- Trade deficits are normal, says former Fed official Alan Blinder.
- "The fact that we don’t save enough compared to what we invest means we have to have this big deficit with the rest of the world," says Blinder, a professor of economics at Princeton University.
- Meanwhile, President Trump has said the U.S. is "losing" money by way of trade deficits.
Former Fed official Alan Blinder told CNBC that bilateral deficits are "inevitable in trade." He said multilateral trade deficits are a better indicator of global trade activity.
"We should never focus on bilateral trade deficits or surpluses," Blinder, the former vice chairman of the Board of Governors of the Federal Reserve System under President Bill Clinton, said on "Power Lunch" on Monday.
"The fact that we don’t save enough compared to what we invest means we have to have this big deficit with the rest of the world," Blinder said. "America is investing — that’s good. Much more than it's saving — that's not so good."
As a result, Blinders said, "We have to run trade deficits with the rest of the world."

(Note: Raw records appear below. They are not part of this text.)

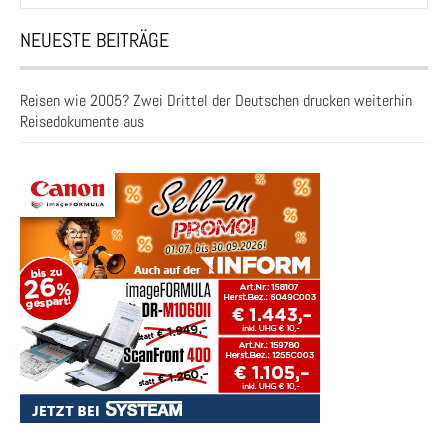
NEUESTE BEITRÄGE
Reisen wie 2005? Zwei Drittel der Deutschen drucken weiterhin
Reisedokumente aus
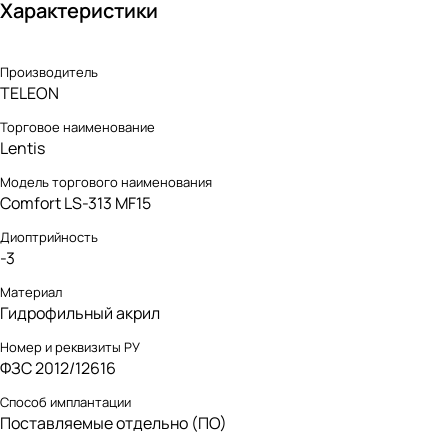
Характеристики
Производитель
TELEON
Торговое наименование
Lentis
Модель торгового наименования
Comfort LS-313 MF15
Диоптрийность
-3
Материал
Гидрофильный акрил
Номер и реквизиты РУ
ФЗС 2012/12616
Способ имплантации
Поставляемые отдельно (ПО)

Still, President Donald Trump has said that the presence of a trade deficit means other countries are "stealing" from the U.S. Last month, Trump went after Canada by way of Twitter, saying, "Fair Trade is now to be called Fool Trade if it is not reciprocal. According to a Canada release, they make almost 100 billion Dollars in Trade with U.S."
Trump has said the tariffs are an effort to fix what he deemed unfair trading practices. Most recently, duties were imposed on $34 billion worth of Chinese goods. Beijing immediately imposed tariffs of its own.
According to the president, the trade deficit is as much as $800 billion, money that the U.S. is "losing." The Commerce Department reported a 2017 total trade deficit closer to $553 billion.
But Blinder, a professor of economics at Princeton University, said that's not how trade deficits work and that they benefit all countries involved.
Blinder said it is a trade war. "But not every war is World War II," he said.
"If it stops where it is today — which doesn't seem likely, by the way," Blinder said. "But if it stops where it is today, we'll call this a very small trade war, skirmish or whatever. The danger is that it blossoms into something a lot larger."